Israel, Russia relations 'very close'
Gendelman said Israeli relations with Russia are “very close” after what was the ninth meeting between Netanyahu and Putin in the last three years.
“There is continuous military cooperation between our military and the Russian military in Syria,” Gendelman said. “Nobody wants the conflict in this region to escalate further, and we all know that the Iranian regime plays a pivotal role in destabilizing it. This is why, in order to advance peace and security, we have to curtail Iranian aggression in Syria and elsewhere in the region.”
The Israeli and Russian militaries have been using a coordination mechanism to prevent potential clashes in Syria between their forces since 2015. Russia has stationed troops in Syria, a key regional ally, for decades.
'No problem with Assad regime'
In his briefing with reporters Thursday, Netanyahu said Israel has no intention to interfere in Syria’s civil war, either for or against Assad.
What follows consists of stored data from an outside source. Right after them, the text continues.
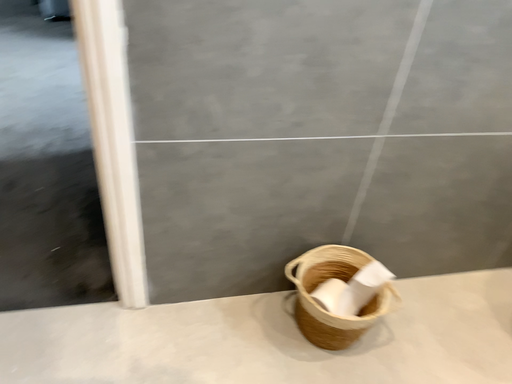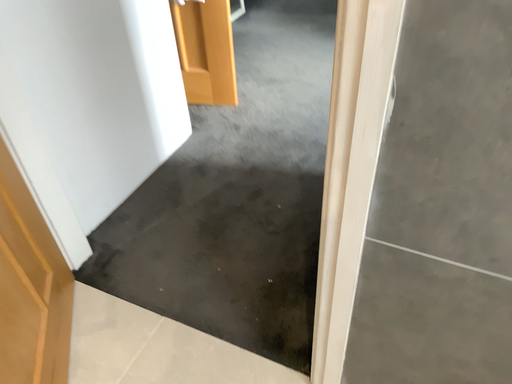
Question: How did the camera likely rotate when shooting the video?

Choices:
 (A) rotated right
 (B) rotated left

Answer: (B)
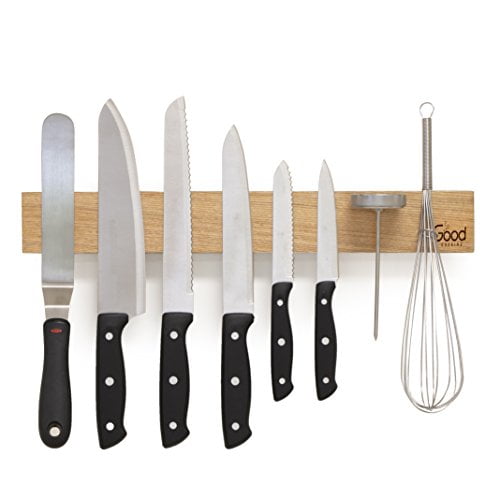
You are a GUI agent. You are given a task and a screenshot of the screen. Output one action in this format:
    pyautogui.click(x=<x>, y=<y>)
    Task: Click on the knife rack
    The image size is (500, 500).
    Given the screenshot: What is the action you would take?
    pyautogui.click(x=363, y=233)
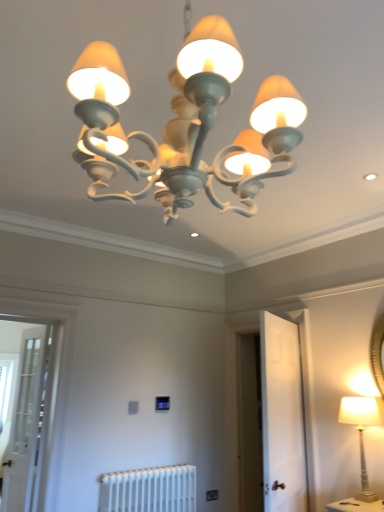
Question: Is white painted wood lamp at right, the second lamp viewed from the front, in contact with white metallic radiator at lower center?

Choices:
 (A) no
 (B) yes

Answer: (A)

Question: Can you confirm if white painted wood lamp at right, the second lamp viewed from the front, is taller than white metallic radiator at lower center?

Choices:
 (A) yes
 (B) no

Answer: (A)

Question: Could you tell me if white painted wood lamp at right, which is the second lamp in left-to-right order, is facing white metallic radiator at lower center?

Choices:
 (A) yes
 (B) no

Answer: (B)

Question: Is white painted wood lamp at right, the second lamp viewed from the top, at the left side of white metallic radiator at lower center?

Choices:
 (A) no
 (B) yes

Answer: (A)

Question: Is white painted wood lamp at right, the first lamp positioned from the back, outside white metallic radiator at lower center?

Choices:
 (A) no
 (B) yes

Answer: (B)

Question: From the image's perspective, relative to clear glass screen door at left, which is the first screen door in left-to-right order, is white painted wood lamp at right, the first lamp positioned from the right, above or below?

Choices:
 (A) above
 (B) below

Answer: (A)

Question: Looking at their shapes, would you say white painted wood lamp at right, which is the second lamp in left-to-right order, is wider or thinner than clear glass screen door at left, marked as the 2th screen door in a right-to-left arrangement?

Choices:
 (A) wide
 (B) thin

Answer: (A)

Question: In terms of size, does white painted wood lamp at right, the first lamp positioned from the back, appear bigger or smaller than clear glass screen door at left, which is the first screen door in left-to-right order?

Choices:
 (A) small
 (B) big

Answer: (A)

Question: From their relative heights in the image, would you say white painted wood lamp at right, which is the second lamp in left-to-right order, is taller or shorter than clear glass screen door at left, marked as the 2th screen door in a right-to-left arrangement?

Choices:
 (A) tall
 (B) short

Answer: (B)

Question: Is point (107, 493) closer or farther from the camera than point (296, 480)?

Choices:
 (A) farther
 (B) closer

Answer: (A)

Question: Looking at their shapes, would you say white metallic radiator at lower center is wider or thinner than white matte door at center, which ranks as the 2th screen door in left-to-right order?

Choices:
 (A) thin
 (B) wide

Answer: (B)

Question: In terms of height, does white metallic radiator at lower center look taller or shorter compared to white matte door at center, the 1th screen door viewed from the right?

Choices:
 (A) short
 (B) tall

Answer: (A)

Question: Is white metallic radiator at lower center inside the boundaries of white matte door at center, the 1th screen door viewed from the right, or outside?

Choices:
 (A) outside
 (B) inside

Answer: (A)

Question: Relative to white metallic radiator at lower center, is white painted wood lamp at right, the first lamp positioned from the right, in front or behind?

Choices:
 (A) front
 (B) behind

Answer: (A)

Question: Is white painted wood lamp at right, which is the second lamp in left-to-right order, wider or thinner than white metallic radiator at lower center?

Choices:
 (A) thin
 (B) wide

Answer: (B)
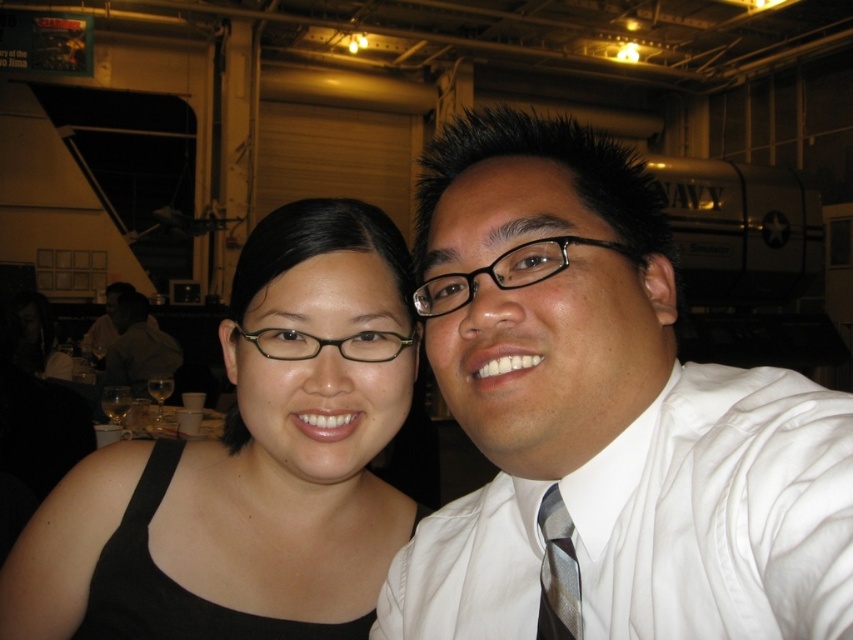
Between white satin shirt at center and silver striped tie at right, which one appears on the left side from the viewer's perspective?

silver striped tie at right

Where is `white satin shirt at center`? white satin shirt at center is located at coordinates (605, 416).

Who is more forward, (602, 515) or (312, 355)?

Point (602, 515) is in front.

Which is in front, point (432, 262) or point (254, 344)?

Point (432, 262) is in front.

The height and width of the screenshot is (640, 853). What are the coordinates of `white satin shirt at center` in the screenshot? It's located at (605, 416).

Which is above, black matte glasses at upper left or matte black glasses at left?

black matte glasses at upper left is above.

Does point (357, 428) lie in front of point (119, 355)?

“We had no problem with the Assad regime. For 40 years, not a single bullet was fired in the Golan Heights (against Israel),” he said. Israel captured the western part of Golan Heights from Syria in 1967 and repelled Syrian forces that tried to take it back in 1973, when Bashar Assad’s late father, Hafez Assad, led the country.
The Israeli-Syrian cease-fire line in the Golan Heights had been quiet until recent years when occasional spillovers from the Syrian civil war began occurring. Israel routinely has retaliated for such incidents with cross-border strikes, as it did Wednesday when it attacked several Syrian military positions hours after shooting down what it said was a Syrian drone that entered Israeli airspace. Israel has insisted on a right to act freely in Syria against any perceived threat.
Israel also said it carried out several strikes on Iranian forces in Syria this year in response to Iranian rocket fire and an Iranian drone infiltration from Syrian territory. Iran denied responsibility for the drone and made no comment on the rocket fire. But Israel has declined to comment on Syrian reports of other suspected Israeli strikes targeting Iranian-allied militant group Hezbollah in Syria in recent years.
Several Israeli news outlets reported Thursday that Russia has been working to push Syria-based Iranian forces away from the Israeli-occupied Golan Heights. But it is not clear if Russia will press Iran to remove those forces from Syria completely as Israel has demanded. Russian state media reported no comment on that issue following the Putin-Netanyahu meeting.
This report was produced in collaboration with VOA’s Persian Service.